(FOX 9) - Hope you've enjoyed the weather for the last couple of days because we are about to get a lot more of it.
Our weather pattern is about to get "stuck," which means conditions are unlikely to change across much of the country over the next several days. While that can spell a heat wave, drought, or even flooding rains … this time around that just spells; P-L-E-A-S-A-N-T.
Pleasant weather pattern for Minnesota. (FOX 9)
The strong storm system that brought us the severe weather over the Memorial Day weekend continues to influence our weather, but in a much more positive way. That low pushed toward the Hudson Bay in Canada, fanned out, and is now casually spinning in northeastern Canada. This is leading to a stagnant weather pattern across North America with generally cool and cloudier conditions in eastern Canada, heat building in the South and Southwest, and the Upper Midwest stuck in between. But that places us generally in the "Goldilocks" zone as temperatures will be wonderfully comfortable until this pattern breaks.

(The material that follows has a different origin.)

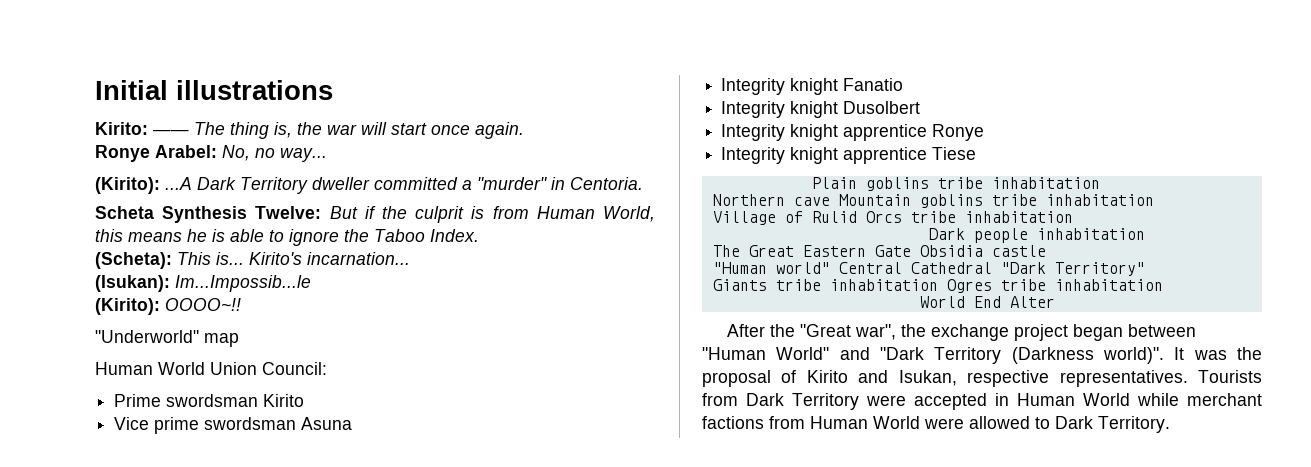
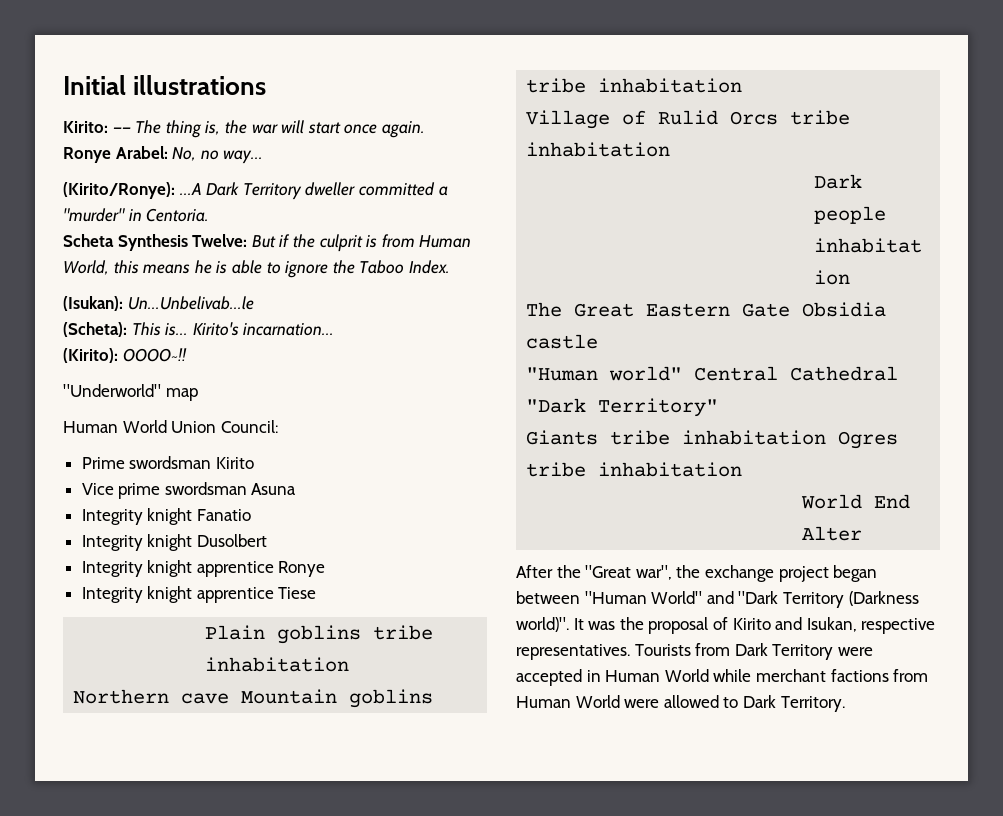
[95,177,160,194] (Kirito): -> [63,182,175,199] (Kirito/Ronye):
(479, 235) none -> [63,296,254,311] // (Isukan): Un...Unbelivab...le
[95,275,311,292] // (Isukan): Im...Impossib...le -> (335, 329) none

So when does that happen? Well, no way to know for sure … but it does appear as if it could easily be a week before that happens. Not only does the overall temperature profile not move much for a while, as seen in the tweet above, but "longer range" guidance suggests it could be a couple of weeks. Check out this dot and whisker plot from one of the global computer forecasting models.
Dot and whisker plot from global forecasting models, which shows the probability for forecast high and low temps. (FOX 9)
A dot and whisker plot shows the probability for forecast high and low temps. The dot and green line on these graphs show the median temperature for that day on the computer model. That is also the numbers you see indicated in the rows on the bottom of the image — both for the high and low for each day. Then you have the middle 50% of probable solutions in the gray box, meaning more often than not, the high (or low) temperature ends up in the gray box. Then you have the "wild card" temps, the extremes if you will. That's where the "whiskers" come in. Those blue lines indicate 45% of the remaining 50% of all probable temperature solutions for that day. So the closer the lines are together, the smaller the possible range in temperatures for that day. The natural trend for a computer model is that the farther into the future you go, the larger the distance in the whiskers of this plot. It's not unusual that on day seven of the forecast, there is a 30-degree spread in forecasted temperatures by this plot.
Well, if you take a close look at the picture above, the thing that stands out for me is the whiskers on this plot stay relatively close together until the last couple of days, roughly two weeks away. That means there is a high probability for fairly accurate temps because of our fairly stagnant pattern. So, while it's not a guarantee, there is an above-average likelihood that temps will hold pretty steady for a while.
For those who have followed, I was recently discussing a higher likelihood that it could be another hot and dry summer — feel free to familiarize yourself with the story here.
So does this mean we now won't have a hot and dry summer? No, it does not. We have a LONG way to go as we are just in the infancy of the hot season here in Minnesota and much of the country. The pattern can certainly change for the warmer … and long-range models are indicating the second half of June has the potential to be significantly warmer than the first half.
So for those longing for the summer heat, just sit back and enjoy the pleasant weather because the persistent heat will be here before you know it.